- [Action item A]
In the oil and gas glossary, rewrite the paragraph beginning "Metal pipe inserted into a wellbore" as a short list that keeps its main facts.
- [Action item B]
Filter the records down to every line containing the word "Nhựa", and copy those lines.
··· Source passage
Abandon

To cease work on a well which is non-productive, to plug off the well with cement plugs and salvage all recoverable equipment. Also used in the context of field abandonment. (Oil & Gas UK)

Acid stimulation

Form of hydrochloric acid is pumped down well hole to enlarge pore space in oil bearing rocks to increase flow and recovery.

Additives

Non-hydrocarbon compounds added to or blended with a product to modify its properties (2009/119/EC)

Appraisal Well

A well drilled as part of an appraisal drilling programme which is carried out to determine the physical extent, reserves and likely production rate of a field. (Oil & Gas UK)

Barrel

A unit of volume measurement used for petroleum and its products (7.3 barrels = 1 ton: 6.29 barrels = 1 cubic metre). (Oil & Gas UK)

bbl

One barrel of oil; 1 barrel = 35 Imperial gallons (approx.), or 159 litres (approx.); 7.5 barrels = 1 tonne (approx.); 6.29 barrels = 1 cubic metre. (Oil & Gas UK)

bcf

Billion cubic feet; 1 bcf = 0.83 million tonnes of oil equivalent. (Oil & Gas UK)

bcm

Billion cubic metres (1 cubic metre = 35.31 cubic feet). (Oil & Gas UK)

Blow-out

When well pressure exceeds the ability of the wellhead valves to control it. Oil and gas "blow wild" at the surface. (Oil & Gas UK)

Blow-out preventers

(BOPs) are high pressure wellhead valves, designed to shut off the uncontrolled flow of hydrocarbons. (Oil & Gas UK)

Borehole

The hole as drilled by the drill bit. (Oil & Gas UK)

British thermal unit (BTU)

A measure of the heating value of a fuel. (Oil & Gas UK)

Cascade control

A system which automatically starts up or stops units in a predetermined sequence to meet variations in the energy demands being served. The sequence may be changed periodically to ensure that the running time of each unit is approximately equal.(DECC UK)

Casing

Metal pipe inserted into a wellbore and cemented in place to protect both subsurface formations (such as groundwater) and the wellbore. A surface casing is set first to protect groundwater. The production casing is the last one set. The production tubing (through which hydrocarbons flow to the surface) will be suspended inside the production casing. (Oil & Gas UK)

Casing string

The steel tubing that lines a well after it has been drilled. It is formed from sections of steel tube screwed together. (Oil & Gas UK)

Chemical dosing

The addition of conditioning chemicals to boiler feed-water or cooling water to protect plant from scaling, blocking, corrosion etc. (DECC UK)

Christmas tree

The assembly of fittings and valves on the top of the casing which control the production rate of oil. (Oil & Gas UK)

Commercial field

An oil and/or gas field judged to be capable of producing enough net income to make it worth developing. (Oil & Gas UK)

Completion

The installation of permanent wellhead equipment for the production of oil and gas. (Oil & Gas UK)

Condensate

Hydrocarbons which are in the gaseous state under reservoir conditions and which become liquid when temperature or pressure is reduced. A mixture of pentanes and higher hydrocarbons. (Oil & Gas UK)

Coring

Taking rock samples from a well by means of a special tool -- a "core barrel".(Oil & Gas UK)

Crane barge

A large barge, capable of lifting heavy equipment onto offshore platforms. Also known as a "derrick barge". (Oil & Gas UK)
······
··· Records supplied
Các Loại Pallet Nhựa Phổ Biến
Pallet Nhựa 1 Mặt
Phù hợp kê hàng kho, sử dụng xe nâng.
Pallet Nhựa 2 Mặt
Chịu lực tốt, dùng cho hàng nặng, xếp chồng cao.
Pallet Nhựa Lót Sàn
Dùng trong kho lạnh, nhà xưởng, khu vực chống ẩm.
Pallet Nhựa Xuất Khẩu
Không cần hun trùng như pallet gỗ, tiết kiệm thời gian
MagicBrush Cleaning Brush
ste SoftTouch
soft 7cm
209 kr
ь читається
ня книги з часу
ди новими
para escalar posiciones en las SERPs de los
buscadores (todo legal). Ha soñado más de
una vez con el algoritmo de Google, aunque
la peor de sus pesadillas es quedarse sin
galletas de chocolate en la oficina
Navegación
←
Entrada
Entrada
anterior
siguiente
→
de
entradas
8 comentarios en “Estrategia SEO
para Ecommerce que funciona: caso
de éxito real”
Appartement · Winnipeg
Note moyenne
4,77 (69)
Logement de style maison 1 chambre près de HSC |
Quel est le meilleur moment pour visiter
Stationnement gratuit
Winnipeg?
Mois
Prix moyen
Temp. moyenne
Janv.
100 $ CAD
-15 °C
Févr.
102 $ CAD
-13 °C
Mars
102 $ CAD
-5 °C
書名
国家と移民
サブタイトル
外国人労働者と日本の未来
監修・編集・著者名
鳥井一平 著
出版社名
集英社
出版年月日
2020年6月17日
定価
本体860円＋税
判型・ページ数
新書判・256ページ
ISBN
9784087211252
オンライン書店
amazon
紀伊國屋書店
······
- [Worked solution A]
- Casing is metal pipe inserted into a wellbore and cemented in place.
- It protects both subsurface formations, such as groundwater, and the wellbore.
- A surface casing is set first to protect groundwater.
- The production casing is set last.
- The production tubing, through which hydrocarbons flow to the surface, is suspended inside the production casing.

- [Worked solution B]
Các Loại Pallet Nhựa Phổ Biến
Pallet Nhựa 1 Mặt
Pallet Nhựa 2 Mặt
Pallet Nhựa Lót Sàn
Pallet Nhựa Xuất Khẩu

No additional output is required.